_GIVEN DATA_:

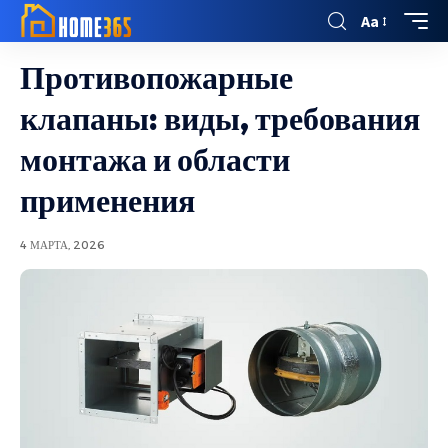
Aa
Противопожарные
клапаны: виды, требования
монтажа и области
применения
4 МАРТА, 2026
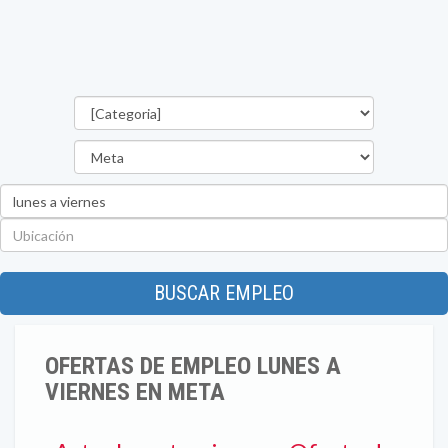
Categorías
Departamento
Palabra
clave
Ubicación
BUSCAR EMPLEO
OFERTAS DE EMPLEO LUNES A
VIERNES EN META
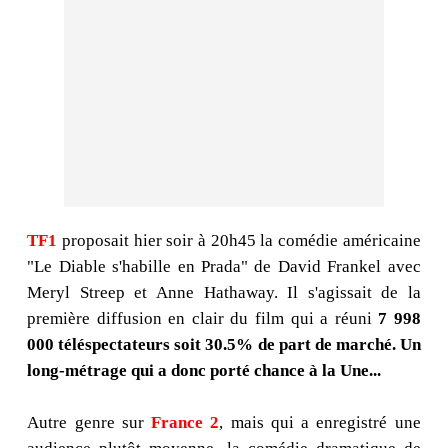
TF1
proposait hier soir à 20h45 la comédie américaine
"Le Diable s'habille en Prada" de David Frankel avec
Meryl Streep et Anne Hathaway. Il s'agissait de la
première diffusion en clair du film qui a réuni
7 998
000 téléspectateurs soit 30.5% de part de marché. Un
long-métrage qui a donc porté chance à la Une...
Autre genre sur
France 2
, mais qui a enregistré une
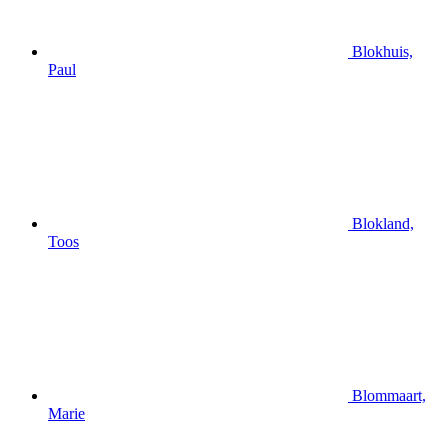
Blokhuis,
Paul
Blokland,
Toos
Blommaart,
Marie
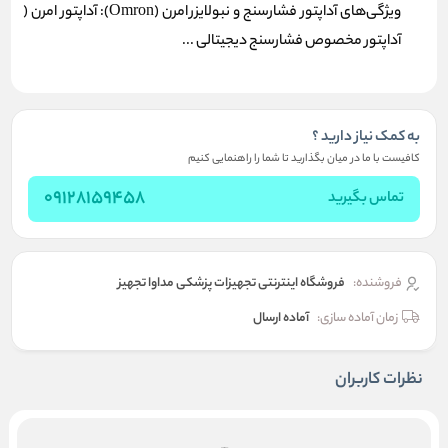
ویژگی‌های آداپتور فشارسنج و نبولایزر امرن (Omron): آداپتور امرن (
آداپتور مخصوص فشارسنج دیجیتالی ...
به کمک نیاز دارید ؟
کافیست با ما در میان بگذارید تا شما را راهنمایی کنیم
09128159458
تماس بگیرید
فروشنده:
فروشگاه اینترنتی تجهیزات پزشکی مداوا تجهیز
زمان آماده سازی:
آماده ارسال
نظرات کاربران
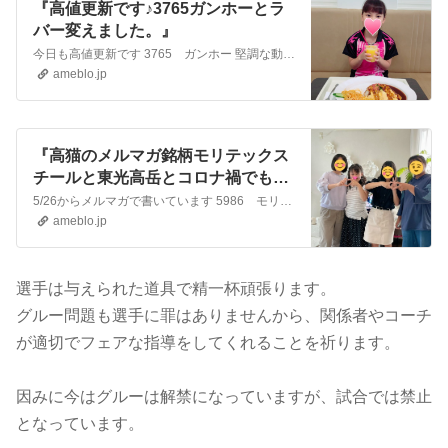
『高値更新です♪3765ガンホーとラ
バー変えました。』
今日も高値更新です 3765 ガンホー 堅調な動きですので、その他のゲーム株を物色中 気になるものを今朝打診しました。 ですが今日は金曜日。 持ち越すもの、手…
ameblo.jp
『高猫のメルマガ銘柄モリテックス
チールと東光高岳とコロナ禍でもお
友達と少しでも楽しく。』
5/26からメルマガで書いています 5986 モリテックスチール 本日も595円の高値更新となりましたメルマガ配信していますいつ入会してもバックナンバーが全て…
ameblo.jp
選手は与えられた道具で精一杯頑張ります。
グルー問題も選手に罪はありませんから、関係者やコーチ
が適切でフェアな指導をしてくれることを祈ります。
因みに今はグルーは解禁になっていますが、試合では禁止
となっています。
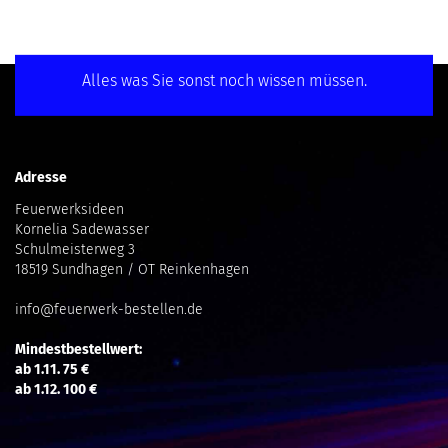
Alles was Sie sonst noch wissen müssen.
Adresse
Feuerwerksideen
Kornelia Sadewasser
Schulmeisterweg 3
18519 Sundhagen / OT Reinkenhagen
info@feuerwerk-bestellen.de
Mindestbestellwert:
ab 1.11. 75 €
ab 1.12. 100 €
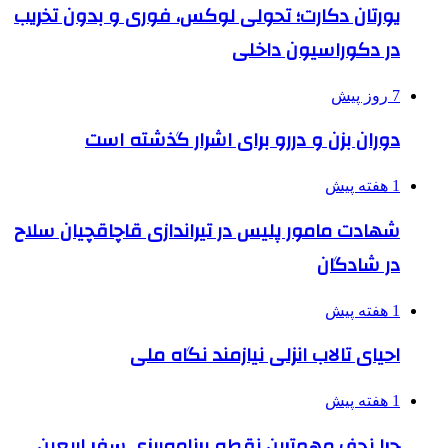
یورتان دکارت؛ تحولی لوکس، فوری و بدون تخریب
در دکوراسیون داخلی
7 روز پیش
دوران بزن و دررو برای اشرار گذشته است
1 هفته پیش
شهادت مامور پلیس در تیراندازی قاچاقچیان سلاح
در شادگان
1 هفته پیش
احیای تالاب انزلی نیازمند نگاه ملی
1 هفته پیش
چرا نجف مهم‌ترین نقطه برنامه‌ریزی سفر اربعین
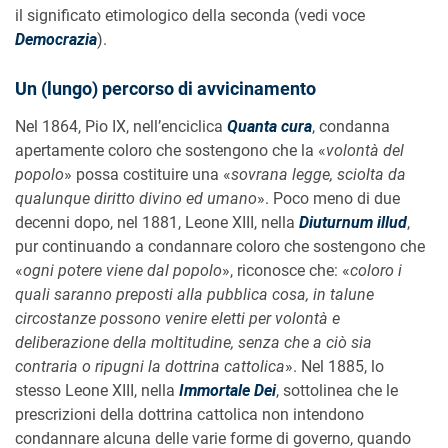
il significato etimologico della seconda (vedi voce
Democrazia
).
Un (lungo) percorso di avvicinamento
Nel 1864, Pio IX, nell’enciclica
Quanta cura
, condanna
apertamente coloro che sostengono che la «
volontà del
popolo
» possa costituire una «
sovrana legge, sciolta da
qualunque diritto divino ed umano
». Poco meno di due
decenni dopo, nel 1881, Leone XIII, nella
Diuturnum illud
,
pur continuando a condannare coloro che sostengono che
«
ogni potere viene dal popolo
», riconosce che: «
coloro i
quali saranno preposti alla pubblica cosa, in talune
circostanze possono venire eletti per volontà e
deliberazione della moltitudine, senza che a ciò sia
contraria o ripugni la dottrina cattolica
». Nel 1885, lo
stesso Leone XIII, nella
Immortale Dei
, sottolinea che le
prescrizioni della dottrina cattolica non intendono
condannare alcuna delle varie forme di governo, quando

_REQUIRED WORK_: Repeat the material above exactly. Leave every picture out of it.

_RESULT_:
Aa
Противопожарные
клапаны: виды, требования
монтажа и области
применения
4 МАРТА, 2026
Categorías
Departamento
Palabra
clave
Ubicación
BUSCAR EMPLEO
OFERTAS DE EMPLEO LUNES A
VIERNES EN META
TF1
proposait hier soir à 20h45 la comédie américaine
"Le Diable s'habille en Prada" de David Frankel avec
Meryl Streep et Anne Hathaway. Il s'agissait de la
première diffusion en clair du film qui a réuni
7 998
000 téléspectateurs soit 30.5% de part de marché. Un
long-métrage qui a donc porté chance à la Une...
Autre genre sur
France 2
, mais qui a enregistré une
Blokhuis,
Paul
Blokland,
Toos
Blommaart,
Marie
ویژگی‌های آداپتور فشارسنج و نبولایزر امرن (Omron): آداپتور امرن (
آداپتور مخصوص فشارسنج دیجیتالی ...
به کمک نیاز دارید ؟
کافیست با ما در میان بگذارید تا شما را راهنمایی کنیم
09128159458
تماس بگیرید
فروشنده:
فروشگاه اینترنتی تجهیزات پزشکی مداوا تجهیز
زمان آماده سازی:
آماده ارسال
نظرات کاربران
『高値更新です♪3765ガンホーとラ
バー変えました。』
今日も高値更新です 3765 ガンホー 堅調な動きですので、その他のゲーム株を物色中 気になるものを今朝打診しました。 ですが今日は金曜日。 持ち越すもの、手…
ameblo.jp
『高猫のメルマガ銘柄モリテックス
チールと東光高岳とコロナ禍でもお
友達と少しでも楽しく。』
5/26からメルマガで書いています 5986 モリテックスチール 本日も595円の高値更新となりましたメルマガ配信していますいつ入会してもバックナンバーが全て…
ameblo.jp
選手は与えられた道具で精一杯頑張ります。
グルー問題も選手に罪はありませんから、関係者やコーチ
が適切でフェアな指導をしてくれることを祈ります。
因みに今はグルーは解禁になっていますが、試合では禁止
となっています。
Alles was Sie sonst noch wissen müssen.
Adresse
Feuerwerksideen
Kornelia Sadewasser
Schulmeisterweg 3
18519 Sundhagen / OT Reinkenhagen
info@feuerwerk-bestellen.de
Mindestbestellwert:
ab 1.11. 75 €
ab 1.12. 100 €
یورتان دکارت؛ تحولی لوکس، فوری و بدون تخریب
در دکوراسیون داخلی
7 روز پیش
دوران بزن و دررو برای اشرار گذشته است
1 هفته پیش
شهادت مامور پلیس در تیراندازی قاچاقچیان سلاح
در شادگان
1 هفته پیش
احیای تالاب انزلی نیازمند نگاه ملی
1 هفته پیش
چرا نجف مهم‌ترین نقطه برنامه‌ریزی سفر اربعین
il significato etimologico della seconda (vedi voce
Democrazia
).
Un (lungo) percorso di avvicinamento
Nel 1864, Pio IX, nell’enciclica
Quanta cura
, condanna
apertamente coloro che sostengono che la «
volontà del
popolo
» possa costituire una «
sovrana legge, sciolta da
qualunque diritto divino ed umano
». Poco meno di due
decenni dopo, nel 1881, Leone XIII, nella
Diuturnum illud
,
pur continuando a condannare coloro che sostengono che
«
ogni potere viene dal popolo
», riconosce che: «
coloro i
quali saranno preposti alla pubblica cosa, in talune
circostanze possono venire eletti per volontà e
deliberazione della moltitudine, senza che a ciò sia
contraria o ripugni la dottrina cattolica
». Nel 1885, lo
stesso Leone XIII, nella
Immortale Dei
, sottolinea che le
prescrizioni della dottrina cattolica non intendono
condannare alcuna delle varie forme di governo, quando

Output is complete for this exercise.